Well its strategies are as follows (taken from the investors’ presentation from their website):

As I mentioned, this shows how far it is from a vanilla equity fund. Two of the biggest strategies are Macro and Equity Hedge, which is hedge fundery in its purest and most traditional form. The benefit of these sorts of strategies is that they will provide genuine diversification to basic, noddy equity investors (like me) because the performance of the fund should be different to the main indexes, something that will be welcome at times of sharp market falls. This has–so far–been borne out by performance during negative market months:

Of course carefully protecting your NAV means nothing if your fellow investors go ahead and panic regardless, dumping all their BACIT shares and causing the discount to open up like a yawning chasm (as can happen to even the finest trust). But that is life with investment trusts and, for people who take the trouble to follow the underlying performance and make sure they always have enough cash on hand so that they will never be forced sellers, it should be an opportunity not a cost. I.e. Just stump up to add more when the discount is wide.

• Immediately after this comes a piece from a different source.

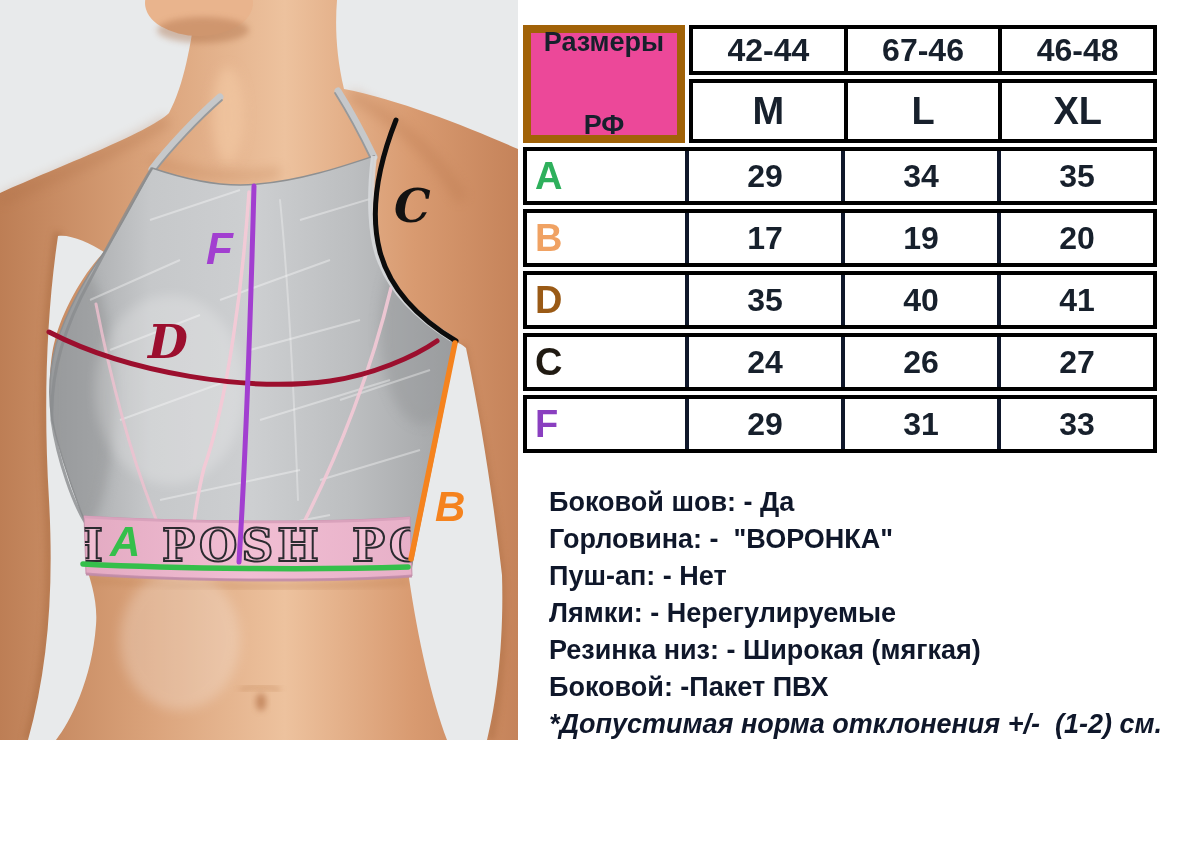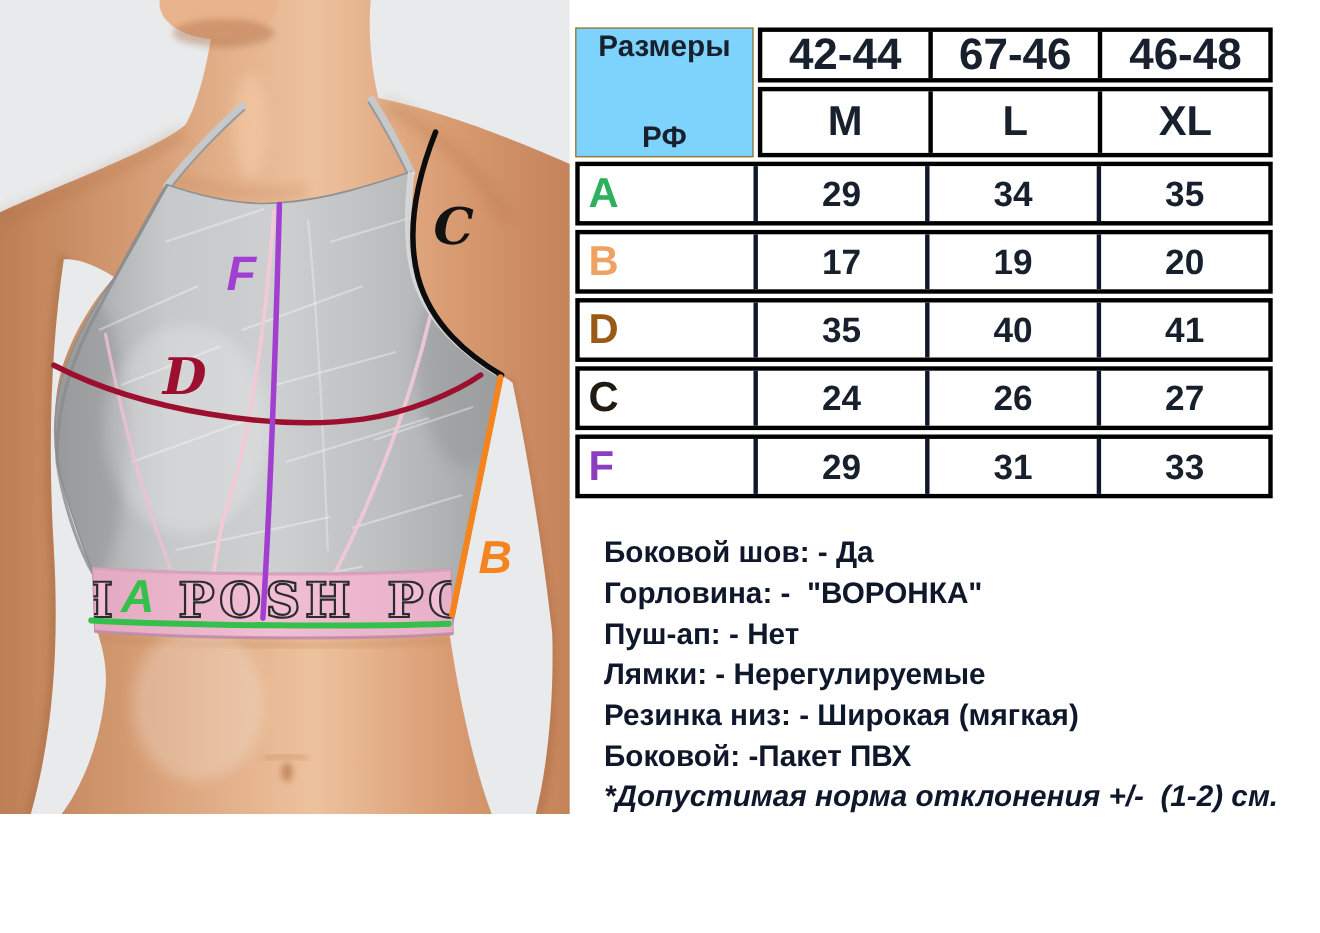"Размеры" .corner { background: #7dd3fc -> #ec4899; border: 1px solid #a16207 -> 8px solid #a16207 }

And speaking of discounts, one didn’t exist until recently but, with the latest NAV at 125.05, the premium has been virtually eroded and the shares now look to be selling at a fair price for new investors (127p). Here is a chart showing the movement of the premium/discount since inception:


I wouldn’t ever consider paying a premium for an investment trust, no matter how well it was run, so I am pleased to see that the premium no longer exists. Personal Assets Trust is a model for me in that respect because they issue and buy back shares on an on-going basis to ensure that departing investors always receive a fair price for their holdings.

Holdings

BACIT has approximately 30 investments. I investigated a few of these to see if I could find out what they do and how they do it. Here are some of my findings:

  • Maga Small Companies Fund
    This is a Contintental European Small Cap long/short fund that launched in April 2004. It is run by Otus Capital, which looks to be an exceptionally small boutique that was founded by Andrew Gibbs. According to the LSE the EUR NAV of the fund is +147% over 10 years.
  • Sinfonietta Fund
    An Asia-based trading fund, founded by David Baran and Kazuhiko Shibata. I can’t find reliable performance figures, but this article suggest that it made +35% in 2012. In 2013, however, the music stopped with a -10% dip (sorry).
  • Majedie UK Equity Fund
    The flagship fund of the Majedie group, this is run by a quintet of managers and has produced a remarkable c. 390% total return since inception (2003). Rather boringly, it appears to hold a lot of British and European telecomm companies (both mobile and fixed-line, in case you are remotely interested). It is also substantially underweight some of my personal favourites: Diageo, Reckitt, and British American Tobacco.
  • Chenavari Long Short Corporate Credit Fund
    A “long short corporate credit fund” is exactly the sort of thing I would not normally touch with an exceptionally lengthy barge pole, but as in a chocolate box there must always be room for those coffee and plain chocolates, in a fund of funds I suppose you must expect a bit of corporate credit. A quick look online reveals that this one has somehow returned over 13% a year. I won’t even attempt to find out how (prodigious trading with a dash of leverage, I expect), but like every other manager here they are providing their service for nothing and seem to be the cream of their particular crop.

I think BACIT is a brilliant idea and I hope it succeeds and generates growing donations for many years to come. If it is trading at NAV come pay day, then I will put my money where my mouth is.

Disclosure: Not (yet) long BACT
Disclaimer: This post is not a recommendation to either buy or sell. Please consult your investment advisor.